* FRAGMENTO DEL TEXTO:
<<<<

P– ¿Esta obra de qué año es?
T. S.: Esta obra es del 80.
P– ¿Y por qué elegir precisamente esta obra?
T. S.: Lo primero que pensé fue la cantidad de personajes, o sea buscaba obras que tuvieran como mucho cuatro roles. Esta obra la había visto cuando tenía 14 y la vi como diez veces, me había encantado, me quedó resonando siempre, y sabía que en algún momento la tenía que hacer; me pareció como un buen cierre de carrera además de gustarme mucho en particular dentro de la teatralidad argentina. En general, todas la obras que hice fueron de autores argentinos, me gusta mucho el teatro popular, me gusta la onda de llevar el teatro a los clubes, los barrios.

>>>>

* TRABAJO REQUERIDO:
1) Repite sin cambios el pasaje de la entrevista que comienza en las palabras "P– ¿Y por qué" y termina después de "clubes, los barrios.".
2) Según la entrevista, ¿cuántos roles como máximo debían tener las obras que se buscaban?

* MATERIAL PROPORCIONADO:

<<<<

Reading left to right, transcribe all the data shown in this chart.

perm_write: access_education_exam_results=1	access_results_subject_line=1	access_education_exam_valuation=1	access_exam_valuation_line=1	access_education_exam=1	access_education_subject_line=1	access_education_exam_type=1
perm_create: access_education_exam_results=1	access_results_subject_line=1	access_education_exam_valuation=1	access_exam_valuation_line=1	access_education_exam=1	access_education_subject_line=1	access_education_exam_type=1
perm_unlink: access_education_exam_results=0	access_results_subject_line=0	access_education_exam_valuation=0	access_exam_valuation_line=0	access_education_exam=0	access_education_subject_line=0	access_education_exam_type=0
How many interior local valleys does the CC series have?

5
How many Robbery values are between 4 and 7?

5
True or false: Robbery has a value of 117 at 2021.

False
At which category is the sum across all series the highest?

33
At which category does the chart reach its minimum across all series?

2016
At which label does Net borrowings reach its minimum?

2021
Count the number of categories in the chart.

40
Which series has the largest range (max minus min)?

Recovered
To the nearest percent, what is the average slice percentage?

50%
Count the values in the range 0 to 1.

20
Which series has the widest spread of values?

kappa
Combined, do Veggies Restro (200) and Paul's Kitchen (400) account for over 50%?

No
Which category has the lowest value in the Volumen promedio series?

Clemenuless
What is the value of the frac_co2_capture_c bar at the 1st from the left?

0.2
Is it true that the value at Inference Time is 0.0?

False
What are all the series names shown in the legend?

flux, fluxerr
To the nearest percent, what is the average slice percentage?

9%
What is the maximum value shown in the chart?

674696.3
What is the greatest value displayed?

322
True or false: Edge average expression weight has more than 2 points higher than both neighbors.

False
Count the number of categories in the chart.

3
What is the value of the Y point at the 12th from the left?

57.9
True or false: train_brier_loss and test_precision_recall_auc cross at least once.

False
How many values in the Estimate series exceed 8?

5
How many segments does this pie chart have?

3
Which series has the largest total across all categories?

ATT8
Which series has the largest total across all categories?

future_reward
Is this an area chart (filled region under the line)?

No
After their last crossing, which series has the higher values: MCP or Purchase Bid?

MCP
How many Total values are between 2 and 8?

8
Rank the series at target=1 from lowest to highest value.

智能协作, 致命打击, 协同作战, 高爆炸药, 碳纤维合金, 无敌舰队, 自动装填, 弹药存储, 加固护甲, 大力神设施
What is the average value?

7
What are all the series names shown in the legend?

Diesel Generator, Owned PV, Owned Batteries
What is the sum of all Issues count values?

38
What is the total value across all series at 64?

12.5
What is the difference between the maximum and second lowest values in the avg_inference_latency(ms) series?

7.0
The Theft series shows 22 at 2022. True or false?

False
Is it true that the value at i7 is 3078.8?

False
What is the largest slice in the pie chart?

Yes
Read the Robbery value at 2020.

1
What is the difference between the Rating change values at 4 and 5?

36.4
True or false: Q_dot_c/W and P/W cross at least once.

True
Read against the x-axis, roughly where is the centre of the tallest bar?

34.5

>>>>

* LISTA DE RESPUESTAS:
1)
P– ¿Y por qué elegir precisamente esta obra?
T. S.: Lo primero que pensé fue la cantidad de personajes, o sea buscaba obras que tuvieran como mucho cuatro roles. Esta obra la había visto cuando tenía 14 y la vi como diez veces, me había encantado, me quedó resonando siempre, y sabía que en algún momento la tenía que hacer; me pareció como un buen cierre de carrera además de gustarme mucho en particular dentro de la teatralidad argentina. En general, todas la obras que hice fueron de autores argentinos, me gusta mucho el teatro popular, me gusta la onda de llevar el teatro a los clubes, los barrios.

2) Como mucho cuatro roles.